▶ **ACTION ITEM**: Retype the text lines from the data below exactly as they appear, in the same order. Leave the pictures out of your answer.

(Page images with their extracted text)
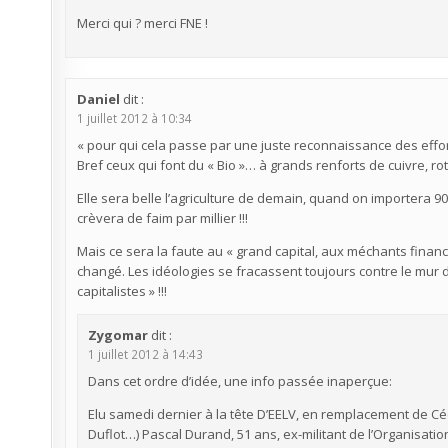
Merci qui ? merci FNE !
Daniel
dit :
1 juillet 2012 à 10:34
« pour qui cela passe par une juste reconnaissance des efforts
Bref ceux qui font du « Bio »… à grands renforts de cuivre, r
Elle sera belle l’agriculture de demain, quand on importera 9
crèvera de faim par millier !!!
Mais ce sera la faute au « grand capital, aux méchants fina
changé. Les idéologies se fracassent toujours contre le mur de
capitalistes » !!!
Zygomar
dit :
1 juillet 2012 à 14:43
Dans cet ordre d’idée, une info passée inaperçue:
Elu samedi dernier à la tête D’EELV, en remplacement de Céci
Duflot…) Pascal Durand, 51 ans, ex-militant de l’Organisat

▶ **REPLY**:
Merci qui ? merci FNE !
Daniel
dit :
1 juillet 2012 à 10:34
« pour qui cela passe par une juste reconnaissance des efforts
Bref ceux qui font du « Bio »… à grands renforts de cuivre, r
Elle sera belle l’agriculture de demain, quand on importera 9
crèvera de faim par millier !!!
Mais ce sera la faute au « grand capital, aux méchants fina
changé. Les idéologies se fracassent toujours contre le mur de
capitalistes » !!!
Zygomar
dit :
1 juillet 2012 à 14:43
Dans cet ordre d’idée, une info passée inaperçue:
Elu samedi dernier à la tête D’EELV, en remplacement de Céci
Duflot…) Pascal Durand, 51 ans, ex-militant de l’Organisat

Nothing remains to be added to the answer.